Association of single nucleotide polymorphic sites in candidate genes with aggressiveness and deoxynivalenol production in Fusarium graminearum causing wheat head blight
1 Universitaet Hohenheim, State Plant Breeding Institute (720), Fruwirthstr. 21, 70593 Stuttgart, Germany
2 Universitaet Hohenheim (350), Institute of Plant Breeding, Seed Science & Population Genetics, Fruwirthstr. 21, 70593 Stuttgart, Germany
3 National Commission of Biotechnology (NCBT), P. O. Box. 31902, Damascus, Syria
Citation and License
BMC Genetics 2012, 13:14 doi:10.1186/1471-2156-13-14Published: 12 March 2012
Fusarium graminearum sensu stricto (s.s.) is an ubiquitous pathogen of cereals. The economic impact of Fusarium head blight (FHB) is characterized by crop losses and mycotoxin contamination. Our objective was to associate SNP diversity within candidate genes with phenotypic traits. A total of 77 F. graminearum s.s. isolates was tested for severity of fungal infection (= aggressiveness) and deoxynivalenol (DON) production in an inoculated field experiment at two locations in each of two years. For seven genes known to control fungal growth (MetAP1, Erf2) or DON production (TRI1, TRI5, TRI6 TRI10 and TRI14) single nucleotides polymorphic sites (SNPs) were determined and evaluated for the extent of linkage disequilibrium (LD). Associations of SNPs with both phenotypic traits were tested using linear mixed models.
Decay of LD was in most instances fast. Two neighboring SNPs in MetAP1 and one SNP in Erf2 were significantly (P < 0.05) associated with aggressiveness explaining proportions of genotypic variance (pG) of 25.6%, 0.5%, and 13.1%, respectively. One SNP in TRI1 was significantly associated with DON production (pG = 4.4).
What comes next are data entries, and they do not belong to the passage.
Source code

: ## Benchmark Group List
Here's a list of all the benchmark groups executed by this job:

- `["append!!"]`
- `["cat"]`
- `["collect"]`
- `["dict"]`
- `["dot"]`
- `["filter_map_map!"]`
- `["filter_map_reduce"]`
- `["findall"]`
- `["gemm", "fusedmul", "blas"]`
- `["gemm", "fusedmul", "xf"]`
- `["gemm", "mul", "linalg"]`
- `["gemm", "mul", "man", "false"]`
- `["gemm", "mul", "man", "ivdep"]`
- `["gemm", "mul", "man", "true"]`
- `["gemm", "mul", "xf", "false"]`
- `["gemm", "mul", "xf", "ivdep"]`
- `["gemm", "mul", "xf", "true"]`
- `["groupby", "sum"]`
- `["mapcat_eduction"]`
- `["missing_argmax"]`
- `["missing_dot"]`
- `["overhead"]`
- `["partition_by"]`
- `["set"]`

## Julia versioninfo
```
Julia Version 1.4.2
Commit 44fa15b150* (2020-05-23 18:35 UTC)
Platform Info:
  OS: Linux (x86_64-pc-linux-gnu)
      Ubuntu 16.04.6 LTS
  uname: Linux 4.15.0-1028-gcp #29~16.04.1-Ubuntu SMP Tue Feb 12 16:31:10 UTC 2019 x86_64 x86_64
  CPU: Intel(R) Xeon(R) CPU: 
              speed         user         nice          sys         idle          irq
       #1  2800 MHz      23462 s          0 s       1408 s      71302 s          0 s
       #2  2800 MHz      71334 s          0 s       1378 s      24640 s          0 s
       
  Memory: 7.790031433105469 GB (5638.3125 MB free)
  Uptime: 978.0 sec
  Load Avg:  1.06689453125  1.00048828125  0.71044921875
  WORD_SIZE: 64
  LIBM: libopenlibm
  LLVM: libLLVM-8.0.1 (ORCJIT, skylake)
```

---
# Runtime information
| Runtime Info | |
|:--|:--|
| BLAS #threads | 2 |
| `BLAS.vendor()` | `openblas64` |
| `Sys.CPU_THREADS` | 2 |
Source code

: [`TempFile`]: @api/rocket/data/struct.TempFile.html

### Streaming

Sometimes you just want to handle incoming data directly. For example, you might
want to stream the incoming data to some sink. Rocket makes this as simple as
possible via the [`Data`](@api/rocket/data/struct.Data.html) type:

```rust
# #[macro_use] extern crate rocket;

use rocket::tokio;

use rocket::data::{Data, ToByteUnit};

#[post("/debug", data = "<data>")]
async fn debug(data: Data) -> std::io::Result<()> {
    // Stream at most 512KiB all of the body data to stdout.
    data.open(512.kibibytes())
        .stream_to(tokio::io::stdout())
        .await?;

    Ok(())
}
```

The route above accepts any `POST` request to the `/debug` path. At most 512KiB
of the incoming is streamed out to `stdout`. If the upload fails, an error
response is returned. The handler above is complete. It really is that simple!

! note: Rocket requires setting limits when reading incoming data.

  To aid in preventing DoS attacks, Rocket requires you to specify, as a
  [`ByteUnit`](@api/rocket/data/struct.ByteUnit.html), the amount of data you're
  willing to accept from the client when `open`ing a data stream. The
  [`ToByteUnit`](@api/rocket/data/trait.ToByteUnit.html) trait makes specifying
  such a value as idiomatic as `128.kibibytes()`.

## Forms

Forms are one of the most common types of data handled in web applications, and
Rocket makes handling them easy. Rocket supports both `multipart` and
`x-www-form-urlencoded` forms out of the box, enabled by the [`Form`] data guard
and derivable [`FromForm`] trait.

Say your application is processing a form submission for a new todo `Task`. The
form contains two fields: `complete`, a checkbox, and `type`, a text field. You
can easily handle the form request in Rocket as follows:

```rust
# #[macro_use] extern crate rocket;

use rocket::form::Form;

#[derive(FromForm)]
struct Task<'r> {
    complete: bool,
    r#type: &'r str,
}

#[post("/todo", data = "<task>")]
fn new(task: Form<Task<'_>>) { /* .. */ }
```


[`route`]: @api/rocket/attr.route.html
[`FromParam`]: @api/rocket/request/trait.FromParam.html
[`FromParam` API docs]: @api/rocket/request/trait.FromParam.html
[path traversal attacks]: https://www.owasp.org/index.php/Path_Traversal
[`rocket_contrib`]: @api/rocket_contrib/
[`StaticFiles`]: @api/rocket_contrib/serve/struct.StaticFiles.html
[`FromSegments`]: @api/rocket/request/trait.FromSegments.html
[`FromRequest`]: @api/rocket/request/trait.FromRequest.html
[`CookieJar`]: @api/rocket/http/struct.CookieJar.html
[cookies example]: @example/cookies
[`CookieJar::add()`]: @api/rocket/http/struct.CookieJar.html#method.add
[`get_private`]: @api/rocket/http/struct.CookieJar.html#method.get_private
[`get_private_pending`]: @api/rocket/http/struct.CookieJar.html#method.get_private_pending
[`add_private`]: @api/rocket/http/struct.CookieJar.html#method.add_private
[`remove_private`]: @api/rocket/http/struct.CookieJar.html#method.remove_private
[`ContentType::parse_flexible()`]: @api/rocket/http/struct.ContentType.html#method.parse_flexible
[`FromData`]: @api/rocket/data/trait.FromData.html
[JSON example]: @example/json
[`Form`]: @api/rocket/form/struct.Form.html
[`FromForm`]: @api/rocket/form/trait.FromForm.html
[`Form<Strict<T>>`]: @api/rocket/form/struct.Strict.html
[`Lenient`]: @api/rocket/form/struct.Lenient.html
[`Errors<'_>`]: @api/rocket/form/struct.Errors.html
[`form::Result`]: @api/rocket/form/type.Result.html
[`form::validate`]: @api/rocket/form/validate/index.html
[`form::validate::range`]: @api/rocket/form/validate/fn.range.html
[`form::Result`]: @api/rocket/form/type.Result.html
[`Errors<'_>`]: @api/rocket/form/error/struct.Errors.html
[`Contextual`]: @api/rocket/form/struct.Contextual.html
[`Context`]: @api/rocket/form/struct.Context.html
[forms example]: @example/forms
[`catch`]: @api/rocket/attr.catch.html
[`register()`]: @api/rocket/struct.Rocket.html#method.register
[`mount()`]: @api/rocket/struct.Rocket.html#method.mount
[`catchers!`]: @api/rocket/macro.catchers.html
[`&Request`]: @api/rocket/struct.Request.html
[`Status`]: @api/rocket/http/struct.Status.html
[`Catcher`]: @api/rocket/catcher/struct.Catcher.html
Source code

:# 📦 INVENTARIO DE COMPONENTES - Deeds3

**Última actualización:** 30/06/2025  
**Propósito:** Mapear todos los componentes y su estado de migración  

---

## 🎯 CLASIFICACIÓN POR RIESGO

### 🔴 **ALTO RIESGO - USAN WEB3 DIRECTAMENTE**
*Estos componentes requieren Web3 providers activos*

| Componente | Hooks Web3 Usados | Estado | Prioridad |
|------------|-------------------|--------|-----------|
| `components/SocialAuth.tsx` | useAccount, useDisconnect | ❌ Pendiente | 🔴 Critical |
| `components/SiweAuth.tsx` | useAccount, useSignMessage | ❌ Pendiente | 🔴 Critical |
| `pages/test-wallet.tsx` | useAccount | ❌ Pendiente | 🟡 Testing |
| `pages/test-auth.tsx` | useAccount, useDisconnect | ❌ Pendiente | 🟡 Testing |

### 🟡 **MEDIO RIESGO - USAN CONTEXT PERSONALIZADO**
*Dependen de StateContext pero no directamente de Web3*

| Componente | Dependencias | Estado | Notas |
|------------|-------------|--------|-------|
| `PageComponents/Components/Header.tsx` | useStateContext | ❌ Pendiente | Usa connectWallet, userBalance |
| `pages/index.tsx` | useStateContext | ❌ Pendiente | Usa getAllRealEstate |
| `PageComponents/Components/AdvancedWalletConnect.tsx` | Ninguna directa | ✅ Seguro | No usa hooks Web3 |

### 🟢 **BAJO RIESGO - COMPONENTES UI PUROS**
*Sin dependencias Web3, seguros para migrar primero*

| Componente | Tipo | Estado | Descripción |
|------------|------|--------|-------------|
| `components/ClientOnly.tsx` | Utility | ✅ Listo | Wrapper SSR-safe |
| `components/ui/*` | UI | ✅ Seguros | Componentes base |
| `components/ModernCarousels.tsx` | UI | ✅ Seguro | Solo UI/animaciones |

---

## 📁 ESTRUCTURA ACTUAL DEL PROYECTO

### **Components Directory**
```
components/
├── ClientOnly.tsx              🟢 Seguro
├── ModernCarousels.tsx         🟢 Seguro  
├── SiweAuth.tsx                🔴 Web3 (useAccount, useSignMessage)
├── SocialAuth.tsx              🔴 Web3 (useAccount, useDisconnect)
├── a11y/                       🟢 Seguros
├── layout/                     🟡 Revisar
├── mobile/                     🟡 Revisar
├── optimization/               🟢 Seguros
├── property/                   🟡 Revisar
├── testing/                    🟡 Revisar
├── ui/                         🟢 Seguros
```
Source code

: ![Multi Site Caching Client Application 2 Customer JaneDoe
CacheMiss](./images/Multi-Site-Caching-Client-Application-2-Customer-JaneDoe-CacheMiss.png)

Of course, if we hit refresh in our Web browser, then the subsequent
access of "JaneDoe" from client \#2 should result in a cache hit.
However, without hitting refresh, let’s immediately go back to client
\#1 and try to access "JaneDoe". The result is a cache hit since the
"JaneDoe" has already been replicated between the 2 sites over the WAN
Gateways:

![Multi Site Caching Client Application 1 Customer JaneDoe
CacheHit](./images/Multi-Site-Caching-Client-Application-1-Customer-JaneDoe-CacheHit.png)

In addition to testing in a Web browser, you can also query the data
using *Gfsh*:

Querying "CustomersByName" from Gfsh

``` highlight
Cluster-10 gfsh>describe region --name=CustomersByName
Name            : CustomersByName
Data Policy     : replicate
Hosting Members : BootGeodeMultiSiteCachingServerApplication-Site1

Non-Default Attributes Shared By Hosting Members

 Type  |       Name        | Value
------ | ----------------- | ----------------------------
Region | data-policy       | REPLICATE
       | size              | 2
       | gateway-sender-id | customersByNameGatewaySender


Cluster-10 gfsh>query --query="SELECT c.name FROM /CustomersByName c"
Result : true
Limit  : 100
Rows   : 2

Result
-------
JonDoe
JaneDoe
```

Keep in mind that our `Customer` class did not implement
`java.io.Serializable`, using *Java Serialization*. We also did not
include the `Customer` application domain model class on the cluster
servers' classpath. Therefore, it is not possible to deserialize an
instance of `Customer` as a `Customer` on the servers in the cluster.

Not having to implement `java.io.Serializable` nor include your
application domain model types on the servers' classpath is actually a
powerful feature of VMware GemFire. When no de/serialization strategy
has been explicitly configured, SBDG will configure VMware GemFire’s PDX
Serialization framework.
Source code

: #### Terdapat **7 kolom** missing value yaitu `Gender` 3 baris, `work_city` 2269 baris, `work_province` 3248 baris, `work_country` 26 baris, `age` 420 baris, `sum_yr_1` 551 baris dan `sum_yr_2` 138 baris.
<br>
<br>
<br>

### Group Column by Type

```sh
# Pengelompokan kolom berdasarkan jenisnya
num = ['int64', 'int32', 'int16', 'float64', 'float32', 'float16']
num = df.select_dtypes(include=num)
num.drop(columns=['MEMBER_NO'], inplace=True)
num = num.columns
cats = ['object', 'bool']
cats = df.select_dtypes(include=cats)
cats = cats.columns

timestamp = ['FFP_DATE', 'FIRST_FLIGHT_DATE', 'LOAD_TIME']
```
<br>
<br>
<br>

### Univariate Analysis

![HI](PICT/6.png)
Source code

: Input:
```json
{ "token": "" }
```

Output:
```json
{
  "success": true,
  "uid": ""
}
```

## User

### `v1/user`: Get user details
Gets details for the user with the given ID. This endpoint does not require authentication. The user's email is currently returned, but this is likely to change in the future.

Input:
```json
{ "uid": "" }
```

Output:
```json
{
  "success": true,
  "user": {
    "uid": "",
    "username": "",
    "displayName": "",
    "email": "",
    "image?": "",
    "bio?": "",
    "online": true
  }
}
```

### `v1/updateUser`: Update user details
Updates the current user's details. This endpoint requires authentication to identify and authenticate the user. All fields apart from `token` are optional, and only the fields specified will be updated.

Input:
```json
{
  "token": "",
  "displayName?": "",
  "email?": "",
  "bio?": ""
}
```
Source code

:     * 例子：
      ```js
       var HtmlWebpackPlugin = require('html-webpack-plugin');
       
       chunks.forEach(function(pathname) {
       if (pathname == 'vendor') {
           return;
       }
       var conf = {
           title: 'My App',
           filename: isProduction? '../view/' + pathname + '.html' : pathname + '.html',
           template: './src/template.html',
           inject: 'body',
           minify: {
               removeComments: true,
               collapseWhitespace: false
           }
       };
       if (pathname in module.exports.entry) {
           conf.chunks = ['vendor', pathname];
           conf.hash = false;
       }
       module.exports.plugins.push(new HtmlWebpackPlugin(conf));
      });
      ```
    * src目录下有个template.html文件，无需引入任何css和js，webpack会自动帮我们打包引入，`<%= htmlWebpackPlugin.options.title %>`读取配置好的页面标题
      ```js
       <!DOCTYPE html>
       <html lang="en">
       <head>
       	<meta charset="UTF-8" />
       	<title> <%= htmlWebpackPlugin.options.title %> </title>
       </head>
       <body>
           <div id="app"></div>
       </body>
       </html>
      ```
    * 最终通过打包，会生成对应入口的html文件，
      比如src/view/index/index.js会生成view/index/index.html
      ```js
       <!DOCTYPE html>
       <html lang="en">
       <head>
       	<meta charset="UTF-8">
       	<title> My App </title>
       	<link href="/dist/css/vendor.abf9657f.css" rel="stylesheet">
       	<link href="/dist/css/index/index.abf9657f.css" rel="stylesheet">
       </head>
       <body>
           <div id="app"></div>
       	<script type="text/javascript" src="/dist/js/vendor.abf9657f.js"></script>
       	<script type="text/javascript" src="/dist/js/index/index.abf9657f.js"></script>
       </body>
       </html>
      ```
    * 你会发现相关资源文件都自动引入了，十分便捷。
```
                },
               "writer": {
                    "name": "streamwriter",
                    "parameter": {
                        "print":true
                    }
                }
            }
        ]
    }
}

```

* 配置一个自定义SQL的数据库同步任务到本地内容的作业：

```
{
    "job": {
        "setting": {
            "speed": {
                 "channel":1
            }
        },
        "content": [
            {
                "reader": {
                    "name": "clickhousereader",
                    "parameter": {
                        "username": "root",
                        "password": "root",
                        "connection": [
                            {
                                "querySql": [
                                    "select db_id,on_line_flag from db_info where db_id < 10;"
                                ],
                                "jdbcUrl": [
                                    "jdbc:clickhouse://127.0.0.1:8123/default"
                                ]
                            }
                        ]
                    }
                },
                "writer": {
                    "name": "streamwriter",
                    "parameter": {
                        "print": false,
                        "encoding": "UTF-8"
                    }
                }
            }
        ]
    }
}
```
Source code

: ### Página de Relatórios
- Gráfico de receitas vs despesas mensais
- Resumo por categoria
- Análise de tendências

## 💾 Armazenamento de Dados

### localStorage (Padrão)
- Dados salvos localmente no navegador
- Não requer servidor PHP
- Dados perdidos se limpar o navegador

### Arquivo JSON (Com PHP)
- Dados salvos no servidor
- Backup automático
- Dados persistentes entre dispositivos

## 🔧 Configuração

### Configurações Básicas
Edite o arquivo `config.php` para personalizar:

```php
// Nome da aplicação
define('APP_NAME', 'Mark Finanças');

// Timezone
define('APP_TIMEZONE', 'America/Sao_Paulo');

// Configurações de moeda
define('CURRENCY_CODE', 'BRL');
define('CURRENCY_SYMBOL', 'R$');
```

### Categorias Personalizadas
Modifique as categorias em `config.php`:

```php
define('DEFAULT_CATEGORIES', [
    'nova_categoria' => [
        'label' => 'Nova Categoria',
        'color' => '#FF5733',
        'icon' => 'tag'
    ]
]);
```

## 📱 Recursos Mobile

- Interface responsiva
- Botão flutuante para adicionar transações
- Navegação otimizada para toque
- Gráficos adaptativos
We argue that using the published sequence information of Fusarium graminearum as a template to amplify comparative sequence parts of candidate genes is an effective method to detect quantitative trait loci. Our findings underline the potential of candidate gene association mapping approaches to identify functional SNPs underlying aggressiveness and DON production for F. graminearum s.s populations.